Problem to solve:
Reproduce the following data line for line, without changing anything. Leave out the pictures and give only the source text.

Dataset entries
= = =
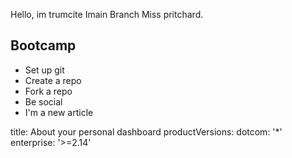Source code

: Hello,  im trumcite
Imain Branch
 Miss pritchard.

 ## Bootcamp

- Set up git
- Create a repo
- Fork a repo
- Be social
- I'm a new article
  
 title: About your personal dashboard
productVersions:
  dotcom: '*'
  enterprise: '>=2.14'
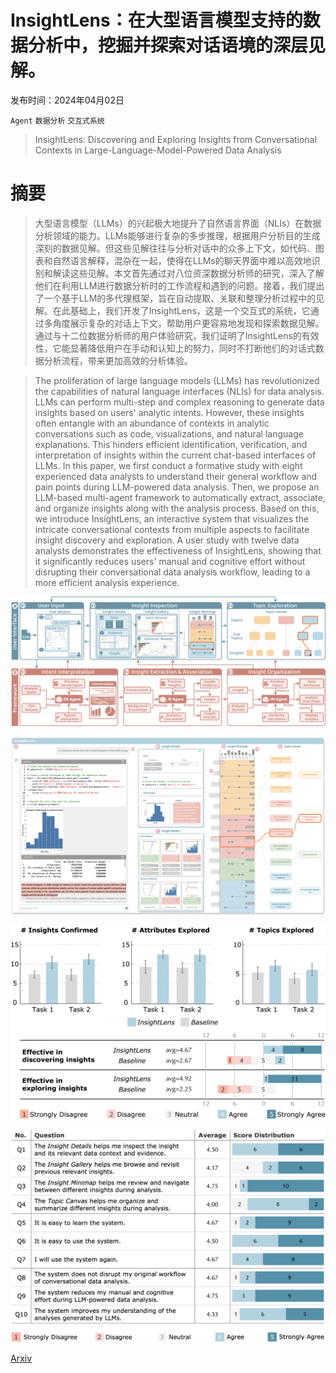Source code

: # InsightLens：在大型语言模型支持的数据分析中，挖掘并探索对话语境的深层见解。

发布时间：2024年04月02日

`Agent` `数据分析` `交互式系统`

> InsightLens: Discovering and Exploring Insights from Conversational Contexts in Large-Language-Model-Powered Data Analysis

# 摘要

> 大型语言模型（LLMs）的兴起极大地提升了自然语言界面（NLIs）在数据分析领域的能力。LLMs能够进行复杂的多步推理，根据用户分析目的生成深刻的数据见解。但这些见解往往与分析对话中的众多上下文，如代码、图表和自然语言解释，混杂在一起，使得在LLMs的聊天界面中难以高效地识别和解读这些见解。本文首先通过对八位资深数据分析师的研究，深入了解他们在利用LLM进行数据分析时的工作流程和遇到的问题。接着，我们提出了一个基于LLM的多代理框架，旨在自动提取、关联和整理分析过程中的见解。在此基础上，我们开发了InsightLens，这是一个交互式的系统，它通过多角度展示复杂的对话上下文，帮助用户更容易地发现和探索数据见解。通过与十二位数据分析师的用户体验研究，我们证明了InsightLens的有效性，它能显著降低用户在手动和认知上的努力，同时不打断他们的对话式数据分析流程，带来更加高效的分析体验。

> The proliferation of large language models (LLMs) has revolutionized the capabilities of natural language interfaces (NLIs) for data analysis. LLMs can perform multi-step and complex reasoning to generate data insights based on users' analytic intents. However, these insights often entangle with an abundance of contexts in analytic conversations such as code, visualizations, and natural language explanations. This hinders efficient identification, verification, and interpretation of insights within the current chat-based interfaces of LLMs. In this paper, we first conduct a formative study with eight experienced data analysts to understand their general workflow and pain points during LLM-powered data analysis. Then, we propose an LLM-based multi-agent framework to automatically extract, associate, and organize insights along with the analysis process. Based on this, we introduce InsightLens, an interactive system that visualizes the intricate conversational contexts from multiple aspects to facilitate insight discovery and exploration. A user study with twelve data analysts demonstrates the effectiveness of InsightLens, showing that it significantly reduces users' manual and cognitive effort without disrupting their conversational data analysis workflow, leading to a more efficient analysis experience.

![InsightLens：在大型语言模型支持的数据分析中，挖掘并探索对话语境的深层见解。](../../../paper_images/2404.01644/x2.png)

![InsightLens：在大型语言模型支持的数据分析中，挖掘并探索对话语境的深层见解。](../../../paper_images/2404.01644/system.png)

![InsightLens：在大型语言模型支持的数据分析中，挖掘并探索对话语境的深层见解。](../../../paper_images/2404.01644/x8.png)

![InsightLens：在大型语言模型支持的数据分析中，挖掘并探索对话语境的深层见解。](../../../paper_images/2404.01644/x9.png)

[Arxiv](https://arxiv.org/abs/2404.01644)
= = =
Output below:
Source code

: Hello,  im trumcite
Imain Branch
 Miss pritchard.

 ## Bootcamp

- Set up git
- Create a repo
- Fork a repo
- Be social
- I'm a new article
  
 title: About your personal dashboard
productVersions:
  dotcom: '*'
  enterprise: '>=2.14'
Source code

: # InsightLens：在大型语言模型支持的数据分析中，挖掘并探索对话语境的深层见解。

发布时间：2024年04月02日

`Agent` `数据分析` `交互式系统`

> InsightLens: Discovering and Exploring Insights from Conversational Contexts in Large-Language-Model-Powered Data Analysis

# 摘要

> 大型语言模型（LLMs）的兴起极大地提升了自然语言界面（NLIs）在数据分析领域的能力。LLMs能够进行复杂的多步推理，根据用户分析目的生成深刻的数据见解。但这些见解往往与分析对话中的众多上下文，如代码、图表和自然语言解释，混杂在一起，使得在LLMs的聊天界面中难以高效地识别和解读这些见解。本文首先通过对八位资深数据分析师的研究，深入了解他们在利用LLM进行数据分析时的工作流程和遇到的问题。接着，我们提出了一个基于LLM的多代理框架，旨在自动提取、关联和整理分析过程中的见解。在此基础上，我们开发了InsightLens，这是一个交互式的系统，它通过多角度展示复杂的对话上下文，帮助用户更容易地发现和探索数据见解。通过与十二位数据分析师的用户体验研究，我们证明了InsightLens的有效性，它能显著降低用户在手动和认知上的努力，同时不打断他们的对话式数据分析流程，带来更加高效的分析体验。

> The proliferation of large language models (LLMs) has revolutionized the capabilities of natural language interfaces (NLIs) for data analysis. LLMs can perform multi-step and complex reasoning to generate data insights based on users' analytic intents. However, these insights often entangle with an abundance of contexts in analytic conversations such as code, visualizations, and natural language explanations. This hinders efficient identification, verification, and interpretation of insights within the current chat-based interfaces of LLMs. In this paper, we first conduct a formative study with eight experienced data analysts to understand their general workflow and pain points during LLM-powered data analysis. Then, we propose an LLM-based multi-agent framework to automatically extract, associate, and organize insights along with the analysis process. Based on this, we introduce InsightLens, an interactive system that visualizes the intricate conversational contexts from multiple aspects to facilitate insight discovery and exploration. A user study with twelve data analysts demonstrates the effectiveness of InsightLens, showing that it significantly reduces users' manual and cognitive effort without disrupting their conversational data analysis workflow, leading to a more efficient analysis experience.

![InsightLens：在大型语言模型支持的数据分析中，挖掘并探索对话语境的深层见解。](../../../paper_images/2404.01644/x2.png)

![InsightLens：在大型语言模型支持的数据分析中，挖掘并探索对话语境的深层见解。](../../../paper_images/2404.01644/system.png)

![InsightLens：在大型语言模型支持的数据分析中，挖掘并探索对话语境的深层见解。](../../../paper_images/2404.01644/x8.png)

![InsightLens：在大型语言模型支持的数据分析中，挖掘并探索对话语境的深层见解。](../../../paper_images/2404.01644/x9.png)

[Arxiv](https://arxiv.org/abs/2404.01644)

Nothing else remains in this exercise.